I mentioned the goal scorers in the Wolves versus Sunshine game quite deliberately, as we the fans do not know the players that ply their trade across the country, week in week out. I confess I had barely heard of Sunday Mba before his selection for the Super Eagles African Cup of Nations squad.

This brings me to my first point, we need to hype these players more. The players are the the lifeblood of the clubs. They are a special product that must be advertised and promoted. The NPFL, from the numerous games I’ve watched, has more than enough talents that can become household names.

In the past, fans across the country flocked to see the greats play. Great names such as Segun Odegbami, Adokie Amesimaka, Christian Chukwu, Muda Lawal, Patrick Ekeji ( yes, Chief was a superb defender!). The next generation of legends is out there waiting to be discovered. Etebor would have grabbed a hat trick if he had played in place of any of the bumbling Eagles strikers that were so inept against Tahiti.

Another myth I must dispel is the supposed lack of security in the stadiums.
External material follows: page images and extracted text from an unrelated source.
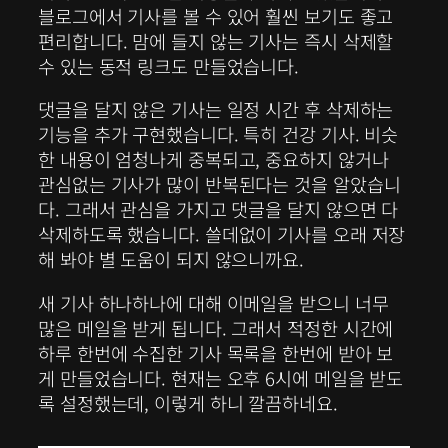
블로그에서 기사를 볼 수 있어 훨씬 보기도 좋고
편리합니다. 맘에 들지 않는 기사는 즉시 삭제할
수 있는 동적 링크도 만들었습니다.
댓글을 달지 않은 기사는 일정 시간 후 삭제하는
기능을 추가 구현했습니다. 특히 건강 기사. 비슷
한 내용이 엄청나게 중복되고, 중요하지 않거나
관심없는 기사가 많이 반복된다는 것을 알았습니
다. 그래서 관심을 가지고 댓글을 달지 않으면 다
삭제하도록 했습니다. 쓸데없이 기사를 오래 저장
해 봐야 별 도움이 되지 않으니까요.
새 기사 하나하나에 대해 이메일을 받으니 너무
많은 메일을 받게 됩니다. 그래서 적정한 시간에
하루 한번에 수집한 기사 목록을 한번에 받아 보
게 만들었습니다. 현재는 오후 6시에 메일을 받도
록 설정했는데, 이렇게 하니 깔끔하네요.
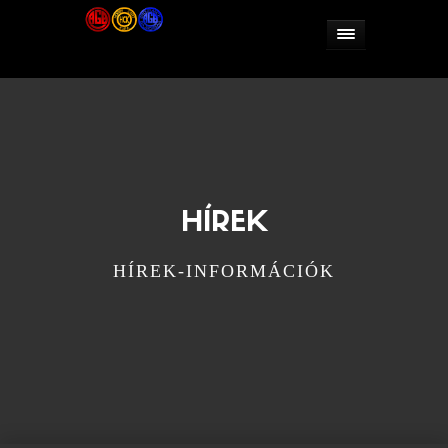
HÍREK
HÍREK-INFORMÁCIÓK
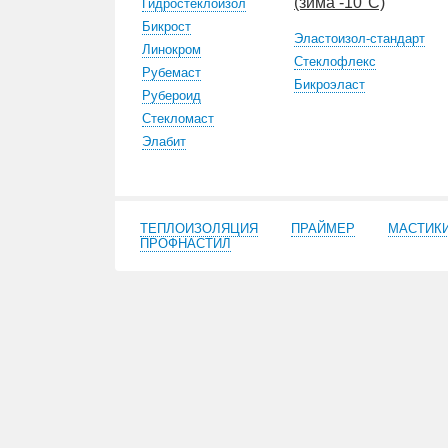
(зима -10°С)
Гидростеклоизол
Бикрост
Эластоизол-стандарт
Линокром
Стеклофлекс
Рубемаст
Бикроэласт
Рубероид
Стекломаст
Элабит
ТЕПЛОИЗОЛЯЦИЯ
ПРАЙМЕР
МАСТИК
ПРОФНАСТИЛ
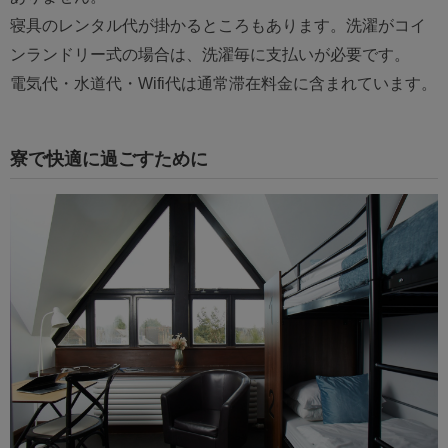
寝具のレンタル代が掛かるところもあります。洗濯がコイ
ンランドリー式の場合は、洗濯毎に支払いが必要です。
電気代・水道代・Wifi代は通常滞在料金に含まれています。
寮で快適に過ごすために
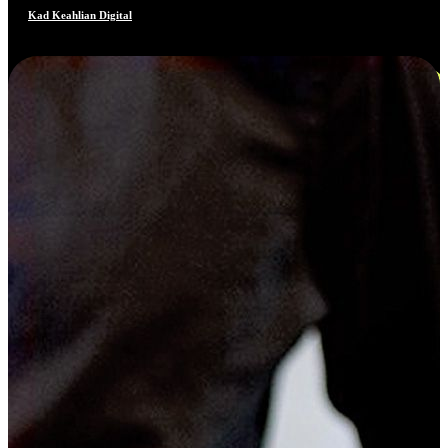
Kad Keahlian Digital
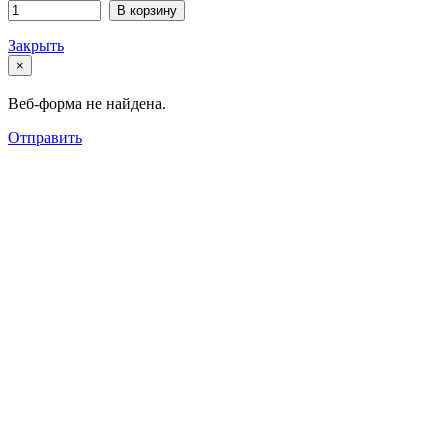
В корзину
Закрыть
×
Веб-форма не найдена.
Отправить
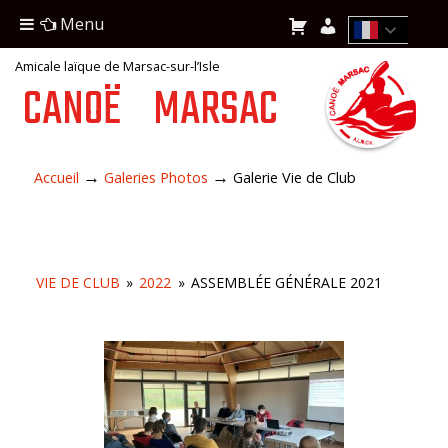
Menu
Amicale laïque de Marsac-sur-l’Isle
CANOË
MARSAC
→
→
Accueil
Galeries Photos
Galerie Vie de Club
VIE DE CLUB
»
2022
»
ASSEMBLÉE GÉNÉRALE 2021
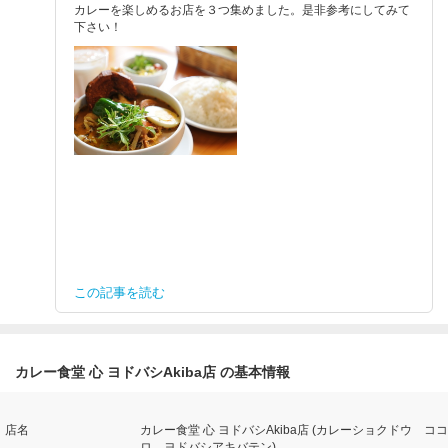
カレーを楽しめるお店を３つ集めました。是非参考にしてみて
下さい！
この記事を読む
カレー食堂 心 ヨドバシAkiba店 の基本情報
店名
カレー食堂 心 ヨドバシAkiba店 (カレーショクドウ ココ
ロ ヨドバシアキバテン)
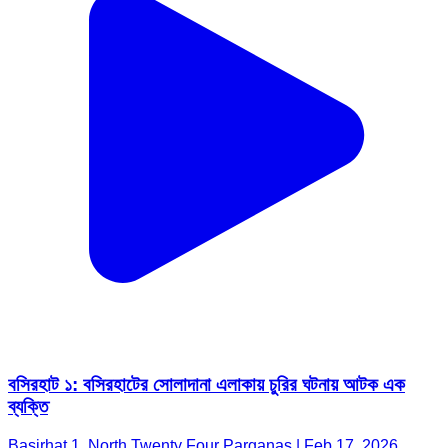
বসিরহাট ১: বসিরহাটের সোলাদানা এলাকায় চুরির ঘটনায় আটক এক
ব্যক্তি
Basirhat 1, North Twenty Four Parganas | Feb 17, 2026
The time of the area boy or ‘agbero’ in the stadiums has passed. They have since moved on to the much more lucrative province of politics. In the games I’ve been to. I’ve seen fathers bring their children and lot of ladies in attendance too. The police presence in most stadiums is usually strong enough to deter any anti-social behavior.

The fact that the NPFL is shown only on SuperSport and not on terrestrial television ironically also prevents fans from coming to match venues. It’s all about disseminating information and creating brand loyalty. Millions more Nigerians would be able to enjoy the unique flavour of the NPFL.